Today's reflection is on pain. I am doing my best to limit the pain medications I am taking. How many pharmaceuticals does one need in their body?
So last night I had an uncomfortable night and gave up and took the pain med at 5:00 a.m.
There is both pros and cons with pain.
On the pro side, pain really connects you to your body. Helps you listen to what is going on. Creates a bond that actually helps me meditate, and feel "love" for me. I think positive thoughts and have images of little workmen in my body scooping out and blasting (evaporating) all the lump stuff, leaving me healthy. It is a focal point of using my mind to blast it with love and positivity.
On the con side --- pain sucks. After a while it becomes too focused, and I need to use the medications to bring it down a notch or two. I have yet to master the art of meditating all day and all night long.

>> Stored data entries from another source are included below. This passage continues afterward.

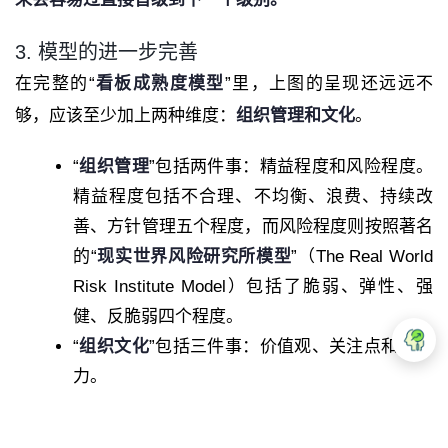
3. 模型的进一步完善
在完整的“
看板成熟度模型
”里，上图的呈现还远远不
够，应该至少加上两种维度：
组织管理和文化
。
“
组织管理
”包括两件事：精益程度和风险程度。
精益程度包括不合理、不均衡、浪费、持续改
善、方针管理五个程度，而风险程度则按照著名
的“
现实世界风险研究所模型
”（The Real World
Risk Institute Model）包括了脆弱、弹性、强
健、反脆弱四个程度。
“
组织文化
”包括三件事：价值观、关注点和领导
力。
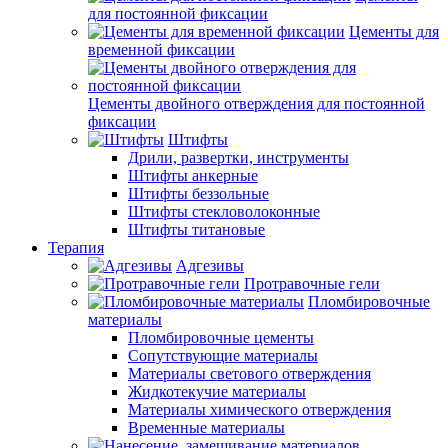
для постоянной фиксации
Цементы для
временной фиксации
Цементы двойного отверждения для постоянной
фиксации
Штифты
Дрили, развертки, инструменты
Штифты анкерные
Штифты беззольные
Штифты стекловолоконные
Штифты титановые
Терапия
Адгезивы
Протравочные гели
Пломбировочные
материалы
Пломбировочные цементы
Сопутствующие материалы
Материалы светового отверждения
Жидкотекучие материалы
Материалы химического отверждения
Временные материалы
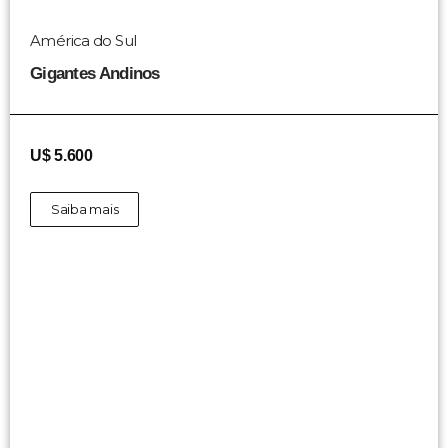
América do Sul
Gigantes Andinos
U$ 5.600
Saiba mais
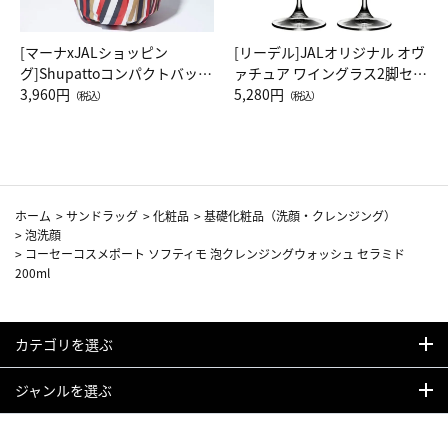
[マーナxJALショッピン
[リーデル]JALオリジナル オヴ
グ]Shupattoコンパクトバッグ
ァチュア ワイングラス2脚セッ
Drop JAL客室乗務員（LC）ス
3,960円
ト（レッドワイン）
5,280円
（税込）
（税込）
カーフ柄
ホーム
>
サンドラッグ
>
化粧品
>
基礎化粧品（洗顔・クレンジング）
>
泡洗顔
>
コーセーコスメポート ソフティモ 泡クレンジングウォッシュ セラミド
200ml
カテゴリを選ぶ
ジャンルを選ぶ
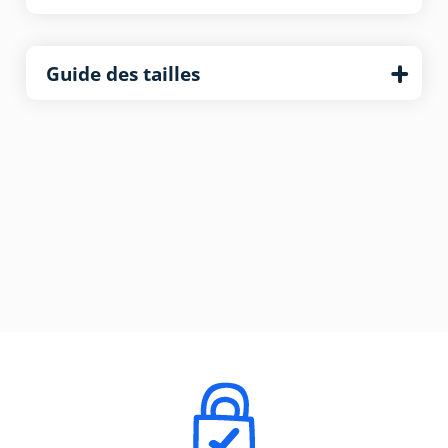
Guide des tailles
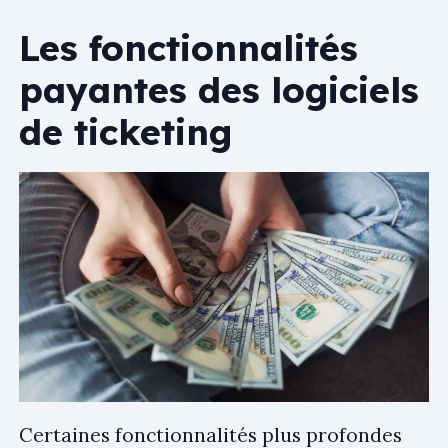
Les fonctionnalités
payantes des logiciels
de ticketing
Certaines fonctionnalités plus profondes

There are lot of connections between pleasure and pain. Without one, you do not know the other.
It's a sensory experience. I would rather not have the pain experience, but it is teaching me. My Mom was in pain for 18 years before she died. She handled it with dignity and bravery. I always felt compassion for her pain, now having the experience of it myself, it takes my compassion deeper for myself and others. Walk a mile in my shoes experience, where you realize how much us humans need each others compassion and love especially in times of pain.
My boys are the best medicine. (In that I include my two sons ages 5 and 8, my husband and my Dad). Seeing the world through the eyes of my kids, the wonder and enthusiasm of the little things in life. Both boys snuggle up to me, hold my hand, give me lots of hugs and kisses. Then my Dad who is 86, you would call him an old soul is wise, loving man who wraps me in his hugs and makes everything feel ok. No matter how old you get, the love of "Mommy and Daddy" matter. Mom's looking over me from the spirit dimension. Dad is here holding me and loving me. Of course my husband Chris who is keeping our family together, running the house, holding me when I cry, making the meals, doing the laundry. He is amazing.
Gratitude. I am very grateful for all I have in my life.